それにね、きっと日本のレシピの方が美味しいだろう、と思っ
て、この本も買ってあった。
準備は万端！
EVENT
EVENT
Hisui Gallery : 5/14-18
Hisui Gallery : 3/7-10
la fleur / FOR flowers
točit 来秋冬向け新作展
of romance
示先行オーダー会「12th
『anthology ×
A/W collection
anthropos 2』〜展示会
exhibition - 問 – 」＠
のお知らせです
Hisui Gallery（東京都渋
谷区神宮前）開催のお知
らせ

────────────────────────────────────────

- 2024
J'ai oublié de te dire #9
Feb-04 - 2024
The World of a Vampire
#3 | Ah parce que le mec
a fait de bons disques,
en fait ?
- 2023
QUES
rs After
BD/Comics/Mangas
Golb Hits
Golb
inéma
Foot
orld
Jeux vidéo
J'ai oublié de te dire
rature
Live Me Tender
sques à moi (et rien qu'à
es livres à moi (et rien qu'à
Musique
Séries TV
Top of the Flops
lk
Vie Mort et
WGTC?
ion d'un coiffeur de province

────────────────────────────────────────

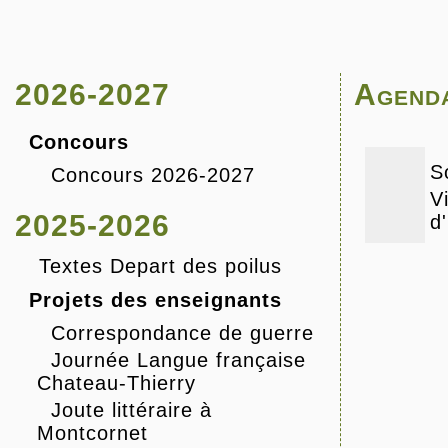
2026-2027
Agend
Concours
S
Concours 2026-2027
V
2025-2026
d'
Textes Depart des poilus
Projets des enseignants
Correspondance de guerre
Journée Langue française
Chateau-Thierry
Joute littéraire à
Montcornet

────────────────────────────────────────

Wherever a line of the data above contains "rien", copy that line.

# [EXERCISE RESULT]
sques à moi (et rien qu'à
es livres à moi (et rien qu'à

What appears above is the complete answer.